Toplumsal düşünme bu şekilde engelleniyor, bireysellik ve bencillik, maddiyata ve iktidara tapan yapmacık insan tipi ortaya çıkıyor. PKK’de, Önder Apo’nun çabalarıyla, kendini iktidar ve para içinde kaybetmiş insanı, devrim ateşi içinde yakıp, arındırmak ve doğal insani durumuna getirmektir. Doğal insan kaybolduğu mekânda, PKK’yle yeniden yaşamsal hale geliyor. Bundan dolayı, devlete karşı askeri direnişten daha fazla, devletin binlerce yıldır insan hafızasında yarattığı toplum karşıtı iktidarcı zihniyete karşı mücadele etmemiz devleti yenilgiye uğratır. Devletin toplumda yarattığı etkilerden kurtulmadan devrim olmaz. İktidara, devlete, maddiyata paraya esir olmuş bir insan topluluğu yeni insan olamaz. İşte Önder Apo, bu tespitleri derince yaptı ve ancak devletin toplumda yarattığı bütün etkilerden kurtularak devrimin olabileceği tespitini yaptı. Gerisi, devrim adına sözde iktidarı alma ve bir egemenlik aracı olan devleti yaşamaktan ve devletin toplum üzerindeki egemenliğine devam etmekten başka hiçbir şey değildir.
Demek ki devrimi, devletin yarattığı çok yönlü kirletilmiş yaşamın dışına çıkarak, yeni bir zihniyet şekillenmesiyle gerçekleştirebiliriz.
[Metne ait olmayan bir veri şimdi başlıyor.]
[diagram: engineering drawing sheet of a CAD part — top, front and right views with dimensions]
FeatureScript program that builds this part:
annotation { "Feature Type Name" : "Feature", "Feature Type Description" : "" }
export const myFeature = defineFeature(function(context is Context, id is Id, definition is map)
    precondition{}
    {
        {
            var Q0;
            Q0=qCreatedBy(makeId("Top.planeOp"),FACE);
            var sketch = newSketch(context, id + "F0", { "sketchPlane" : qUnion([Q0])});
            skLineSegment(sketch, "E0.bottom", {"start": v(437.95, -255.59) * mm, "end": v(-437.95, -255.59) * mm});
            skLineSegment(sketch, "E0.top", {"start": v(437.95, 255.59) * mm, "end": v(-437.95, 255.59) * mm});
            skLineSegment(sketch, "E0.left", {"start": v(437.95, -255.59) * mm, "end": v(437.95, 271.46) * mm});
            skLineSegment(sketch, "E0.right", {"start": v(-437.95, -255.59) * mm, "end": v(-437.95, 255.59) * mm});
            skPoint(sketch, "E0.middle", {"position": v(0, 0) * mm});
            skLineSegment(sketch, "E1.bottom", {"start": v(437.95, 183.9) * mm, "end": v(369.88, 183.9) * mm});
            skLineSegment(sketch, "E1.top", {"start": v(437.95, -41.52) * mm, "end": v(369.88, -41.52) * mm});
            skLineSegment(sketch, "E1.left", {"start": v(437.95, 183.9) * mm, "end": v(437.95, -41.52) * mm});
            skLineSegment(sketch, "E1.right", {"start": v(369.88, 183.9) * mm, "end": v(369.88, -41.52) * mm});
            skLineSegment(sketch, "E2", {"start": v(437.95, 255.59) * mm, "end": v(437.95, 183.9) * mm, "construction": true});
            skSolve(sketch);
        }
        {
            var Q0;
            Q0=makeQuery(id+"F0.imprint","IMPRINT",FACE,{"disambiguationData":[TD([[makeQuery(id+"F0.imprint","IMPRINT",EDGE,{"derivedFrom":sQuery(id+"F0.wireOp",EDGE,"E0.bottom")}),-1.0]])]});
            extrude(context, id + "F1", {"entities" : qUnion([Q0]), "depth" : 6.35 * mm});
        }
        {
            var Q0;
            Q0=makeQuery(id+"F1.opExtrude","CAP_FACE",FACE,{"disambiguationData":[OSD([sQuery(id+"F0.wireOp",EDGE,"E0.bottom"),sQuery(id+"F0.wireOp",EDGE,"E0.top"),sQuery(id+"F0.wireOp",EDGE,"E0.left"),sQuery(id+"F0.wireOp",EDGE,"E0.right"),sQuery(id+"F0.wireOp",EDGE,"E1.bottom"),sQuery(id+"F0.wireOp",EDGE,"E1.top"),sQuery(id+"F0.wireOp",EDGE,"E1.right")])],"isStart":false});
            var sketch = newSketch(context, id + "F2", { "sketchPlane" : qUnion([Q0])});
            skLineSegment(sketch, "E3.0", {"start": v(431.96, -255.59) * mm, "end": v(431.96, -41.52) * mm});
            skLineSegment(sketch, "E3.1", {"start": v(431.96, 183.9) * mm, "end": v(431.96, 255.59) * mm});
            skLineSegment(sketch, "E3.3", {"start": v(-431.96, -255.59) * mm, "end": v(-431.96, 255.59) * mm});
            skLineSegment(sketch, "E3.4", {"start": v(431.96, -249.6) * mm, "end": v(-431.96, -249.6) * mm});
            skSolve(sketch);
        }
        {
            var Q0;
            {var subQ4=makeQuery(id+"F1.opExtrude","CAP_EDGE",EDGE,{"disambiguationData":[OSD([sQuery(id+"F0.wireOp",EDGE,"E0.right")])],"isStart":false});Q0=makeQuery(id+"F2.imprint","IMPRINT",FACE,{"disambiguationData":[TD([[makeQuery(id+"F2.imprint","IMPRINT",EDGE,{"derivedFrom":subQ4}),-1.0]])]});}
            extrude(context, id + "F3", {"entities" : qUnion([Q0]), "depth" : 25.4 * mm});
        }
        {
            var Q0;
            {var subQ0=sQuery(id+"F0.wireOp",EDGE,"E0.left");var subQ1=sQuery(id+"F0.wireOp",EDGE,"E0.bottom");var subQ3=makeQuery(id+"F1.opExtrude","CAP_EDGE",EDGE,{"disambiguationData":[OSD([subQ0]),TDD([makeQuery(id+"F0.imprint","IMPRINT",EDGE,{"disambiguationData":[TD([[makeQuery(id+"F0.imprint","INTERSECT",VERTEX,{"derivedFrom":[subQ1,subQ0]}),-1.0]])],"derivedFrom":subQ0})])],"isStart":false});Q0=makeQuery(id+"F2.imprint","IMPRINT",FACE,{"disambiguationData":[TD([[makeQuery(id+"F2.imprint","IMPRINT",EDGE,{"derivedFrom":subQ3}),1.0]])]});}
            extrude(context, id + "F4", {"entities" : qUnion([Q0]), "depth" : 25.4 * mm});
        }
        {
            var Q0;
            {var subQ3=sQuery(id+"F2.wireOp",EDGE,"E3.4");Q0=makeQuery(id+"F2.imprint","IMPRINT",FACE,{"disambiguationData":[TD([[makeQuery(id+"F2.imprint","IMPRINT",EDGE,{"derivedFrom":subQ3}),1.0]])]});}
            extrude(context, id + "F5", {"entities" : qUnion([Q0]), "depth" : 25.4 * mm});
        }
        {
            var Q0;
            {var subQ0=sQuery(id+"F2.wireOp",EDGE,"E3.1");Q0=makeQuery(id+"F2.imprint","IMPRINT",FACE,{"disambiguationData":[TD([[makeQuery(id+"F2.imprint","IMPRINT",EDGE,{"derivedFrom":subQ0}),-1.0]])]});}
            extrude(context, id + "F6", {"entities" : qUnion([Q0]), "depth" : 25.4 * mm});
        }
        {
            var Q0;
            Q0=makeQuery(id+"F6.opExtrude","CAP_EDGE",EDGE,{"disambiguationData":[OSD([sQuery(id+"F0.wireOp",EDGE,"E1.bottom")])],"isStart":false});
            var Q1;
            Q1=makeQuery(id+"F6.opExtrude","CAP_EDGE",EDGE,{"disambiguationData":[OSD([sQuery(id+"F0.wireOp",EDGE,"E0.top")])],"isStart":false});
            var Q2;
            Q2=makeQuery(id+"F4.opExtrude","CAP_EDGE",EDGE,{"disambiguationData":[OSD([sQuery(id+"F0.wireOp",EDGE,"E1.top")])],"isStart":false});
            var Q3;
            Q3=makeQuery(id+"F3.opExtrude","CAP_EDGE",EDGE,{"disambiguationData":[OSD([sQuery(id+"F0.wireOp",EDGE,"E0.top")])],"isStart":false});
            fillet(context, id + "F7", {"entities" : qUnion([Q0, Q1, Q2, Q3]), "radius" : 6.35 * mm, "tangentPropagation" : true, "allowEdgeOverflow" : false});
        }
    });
Kadın devrimidir toplum devriminin yarısını oluşturur. Bu açıdan, kadın devriminin olmadığı bir devrim olmaz ve egemenliğin bataklığında kalır. Bundan dolayı, Kurdistan’da kadın devrimi gerçekleşiyor ve dünyaya yayılıyor. Geçmiş yüzyıldaki devrimlerde kadın gerçekliği görülmedi, devletçi anlayışla hareket edildiği için devrimler devlet içinde kayboldu. PKK’de gerçekleşen devrimci kişilik bir lokma bir hırka misali gerçekleşen, iktidarı hedeflemeyen, paraya ve mülke eşyaya tapmayan, toplumsallık aşkıyla yaşayan, insan ve doğa sevgisini derinden yaşayan devrimci kişiliktir. İktidar olma, mülke sevdalı olma, topluma egemen olma hırsı devleti ve sınıfları doğurdu. Öyleyse, iktidarcı, mülke ve paraya sevdalı olma hırsından kurtulmamız ve yeni insan olmamız gerekiyor. Devrim, iktidar ve güç olmak değildir. Devrim, her bakımdan kendimizi geliştirmemiz ve yeni bir yaşam kurmamızdır. Devrimi devlette değil, devletin olmadığı doğal toplum yaşamının gelişimiyle kurabilir ve yaşayabiliriz.